Updated May 2026 in line with the 2026 Ready Reckoner.
Key points
- Smoking costs society in England £44.8bn a year through a combination of lost economic productivity and health and social care costs. This rises to £83.5bn if the QALY cost of early deaths due to smoking is included.
- In 2026, smoking is estimated to cost the public finances in England £16.9bn per year, more than double the £7.5bn raised through tobacco taxes.
- Investing in tobacco control will boost employment and productivity. Around 230,000 people in the UK are unfit to work due to smoking-related illnesses like cancer, heart disease, COPD and diabetes.
The profound and far-reaching impact of smoking on society and the economy means there are many ways to express the costs and quantify the impact. This page sets out the key costs and provides a short explanation of how these are assessed.
Total cost to society in England
ASH estimates smoking costs England £44.8bn annually (and £53.2bn across the UK). This includes:
- £27.8bn in lost productivity (early deaths, reduced employment, and lower earnings due to tobacco consumption)

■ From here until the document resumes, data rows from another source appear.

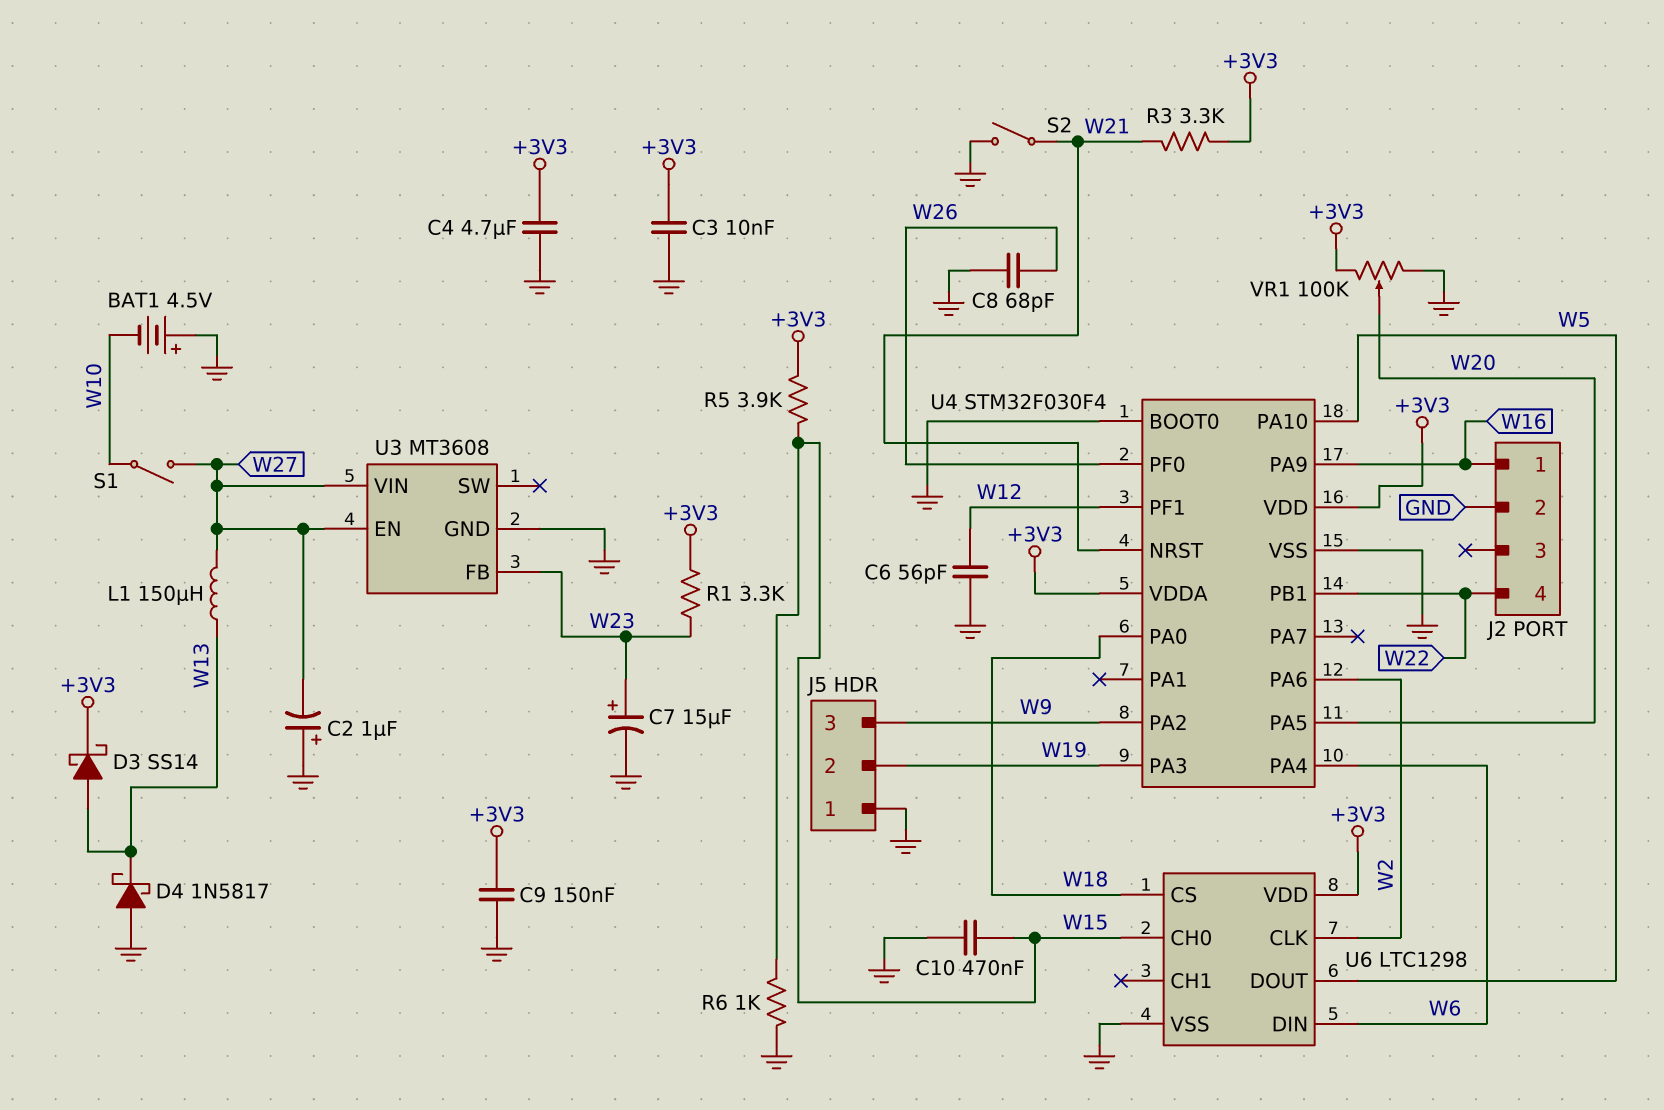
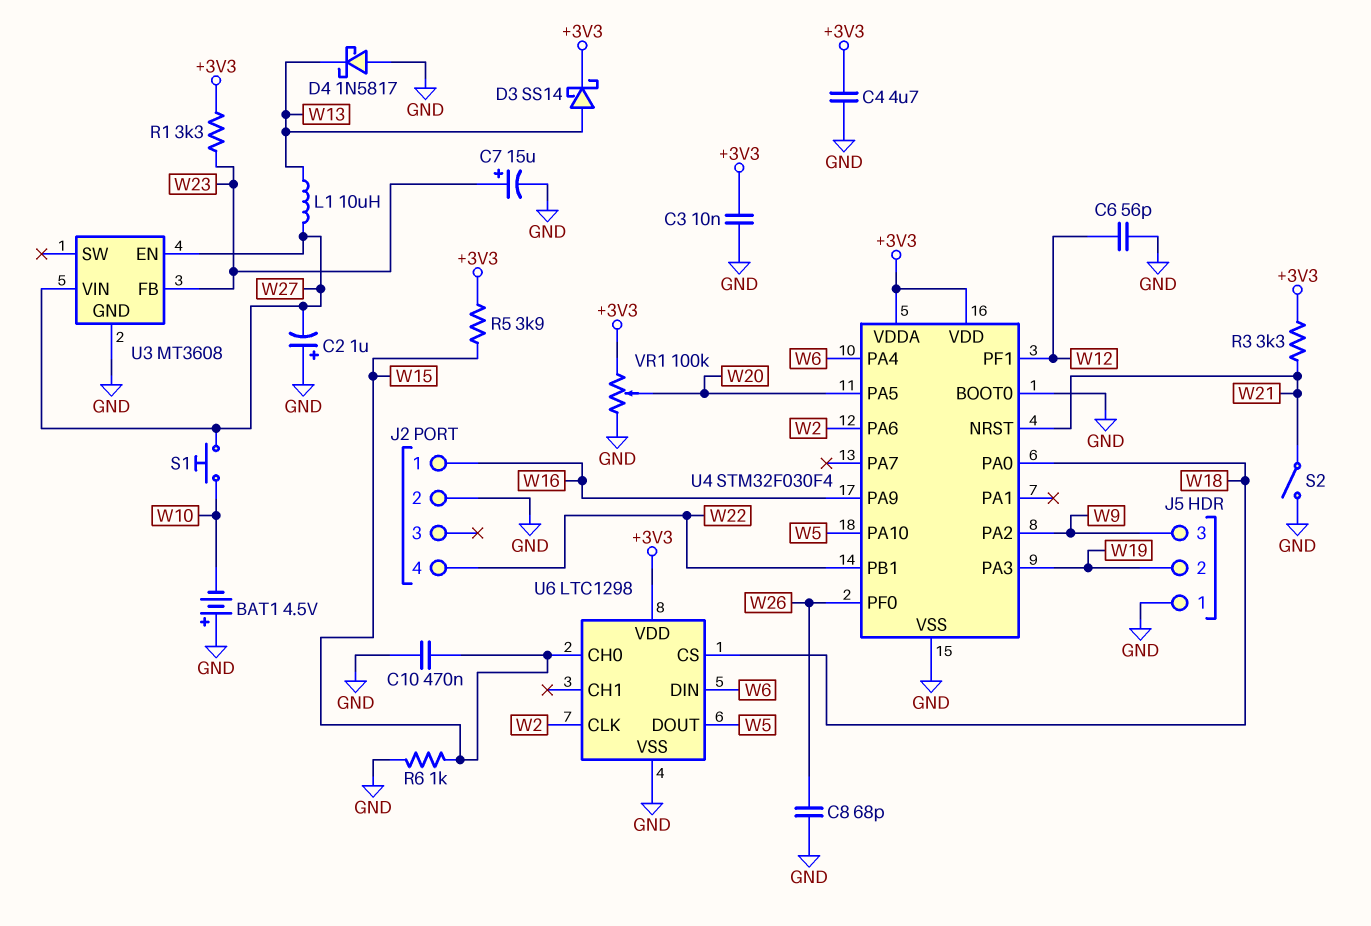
C9: 150nF (+3V3, GND) -> none
L1: 150uH (W13, W27) -> 10uH (W13, W27)
S1: switch (W10, W27) -> button (W10, W27)

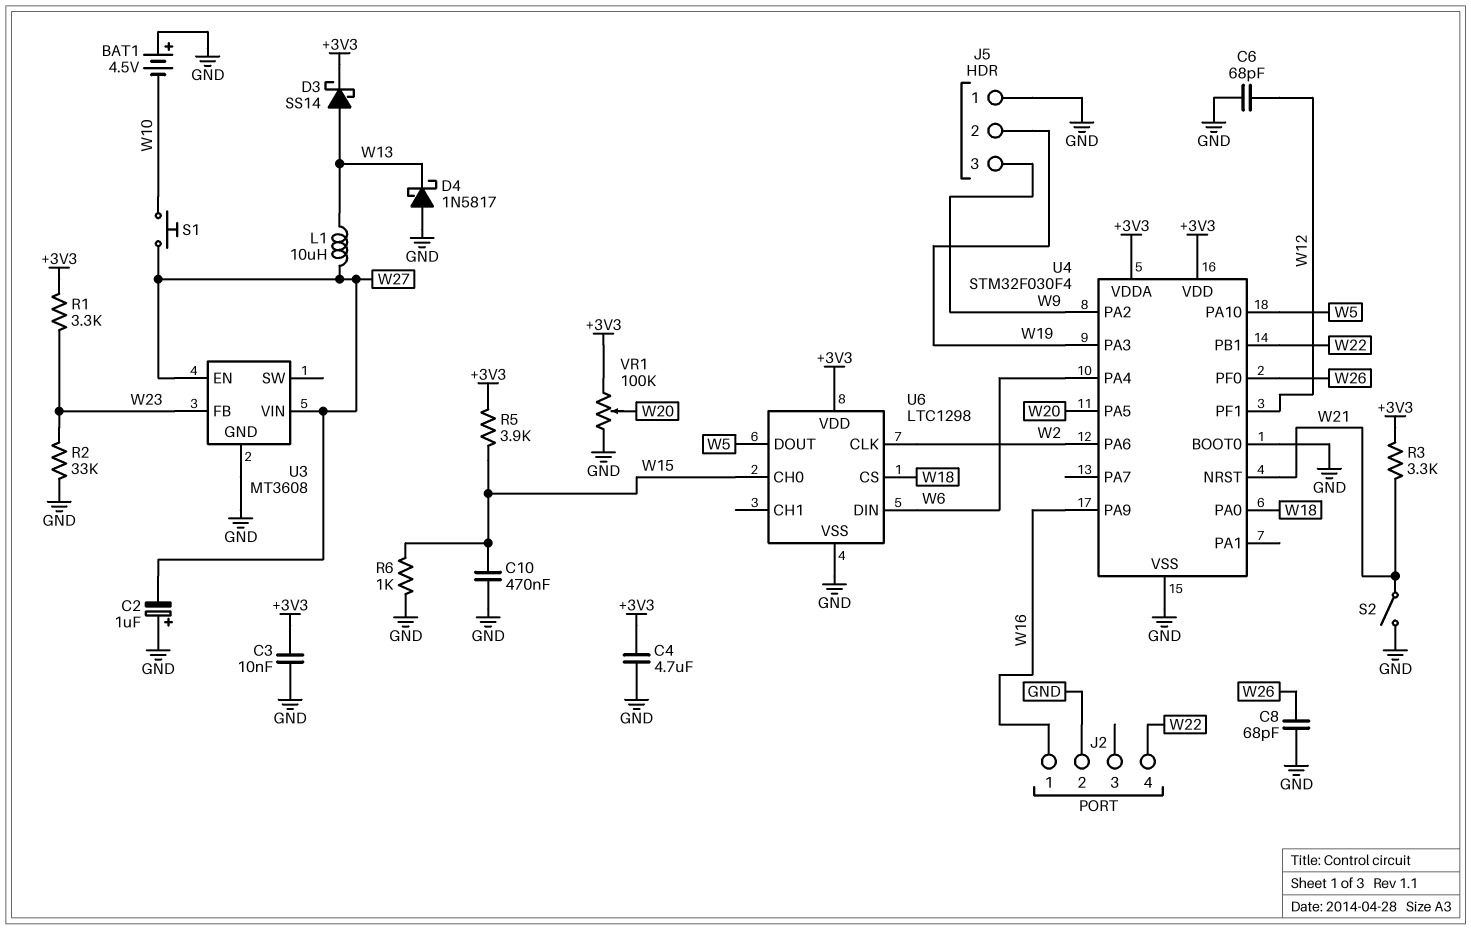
C6: 56pF (GND, W12) -> 68pF (GND, W12)
C7: 15uF (plus W23, minus GND) -> none
R2: none -> 33k (GND, W23)

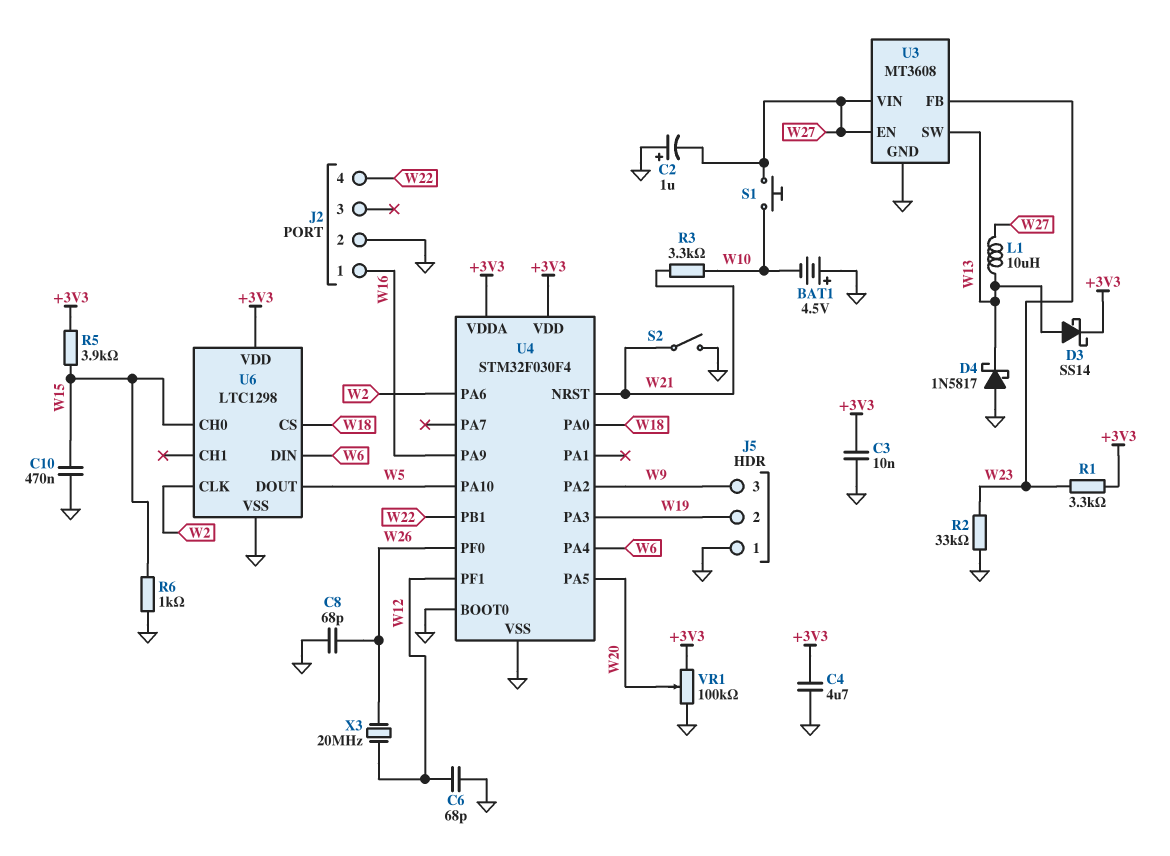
R3: 3.3k (+3V3, W21) -> 3.3k (W10, W21)
U3 pin SW: none -> W13
X3: none -> 20MHz (W12, W26)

- £1.77bn in healthcare costs
- £14.8bn in social care costs to the state and families
- £383m in smoking-related fires
These costs can be broken down by region, local authority, combined authority, parliamentary constituency, and ICB using the ASH Ready Reckoner. For more information see the Ready Reckoner methodology and the underlying economic modelling: June 2026 CBPF Model.
Note: The £44.8bn cost to society doesn’t include the QALY cost of early deaths due to smoking (£38.6bn) which is set out below.
Note: There are some some elements in the Ready Reckoner that are not used by the UK government in their modelling, specifically:
- The cost of informal and unmet care needs for those unable to secure local authority care
- Reduced Gross Value Added (GVA) due to expenditure on tobacco products compared to other goods and services
To view the analysis without these components, select “Show costs, excluding GVA and informal & unmet social care, as used in DHSC modelling” in the Ready Reckoner.
Cost to the public finances in England
Smoking is estimated to cost the public finances in England £16.9bn per year. After accounting for £7.5bn in tobacco tax revenue and £284m in reduced pension payments due to early deaths, the net loss is £9.1bn. This includes:
- £2.5bn in reduced tax revenue from lost productivity (£10.0bn before excise tax revenue is accounted for).
- £3.6bn in increased social security spending (£3.9bn before reduced pension payments are accounted for)
- £3.0bn in public service costs (healthcare, social care and fire services).
Note: These figures refer to things which have a direct cost to the public finances (e.g. reduced tax revenue). This is different to the overall costs of smoking to society which are significantly larger, but do not all directly impact the public finances.
Calculations by Landman Economics for ASH. See the June 2026 CBPF Model for the full methodology.
Impact of smoking on employment
It is estimated that around 230,000 people in the UK are unfit to work due to smoking-related illnesses like cancer, heart disease, COPD and diabetes. These diseases mean that smokers need care (help with basic tasks like dressing, walking across a room and using the toilet) on average 10 years earlier than non-smokers. For every person killed by smoking, at least another 30 are estimated to be living with serious smoking-related disease and disability.
Reducing smoking rates will:
- Support people back into the workforce and prevent many more becoming sick in the first place, increasing employment and productivity.
- Generate more UK jobs as spending switches away from tobacco to other goods and services. Spending on tobacco has almost no positive impact on UK employment due to the lack of any domestic production of tobacco or cigarettes.
Cost of early deaths due to smoking
Early deaths from smoking in England cost £38.6bn annually. This is calculated using the HM Treasury ‘green book’ QALY values, which assign a financial value to each year of life lost.
This figure is excluded from the overall cost of smoking to society figure, as the value of lives lost is a subjective measure rather than a direct financial cost. It is, however, a further way to assess the significant impact of smoking every year on people’s lives and capture the intrinsic value of lives lost to smoking, separate to tangible costs such as healthcare and productivity.
Calculations by Landman Economics for ASH. See the June 2026 CBPF Model for the full methodology.
Cost to people who smoke and their families
People who smoke in England spend around £14.9bn in total on tobacco, averaging £2,964 per smoker. This equates to more than 10% of the £25,425 average disposable income for England (gross disposable household income per head). Quitting smoking is one of the best things people who smoke can do to boost their income.
See the ASH Ready Reckoner for local estimates of tobacco spending.
Households with smokers face higher poverty rates. In 2018/19, 21% of smoking households in the UK lived below the poverty line, amounting to one million households. When tobacco expenditure was included in the assessment of poverty, this rose to 32% (1.5 million households), including:
- 1 million children.
- 2.2 million working-age adults.
- 400,000 pensioners.
June 2026 Cost Benefit and Public Finance Model of Smoking, Version 2.4. Howard Reed, Landman Economics.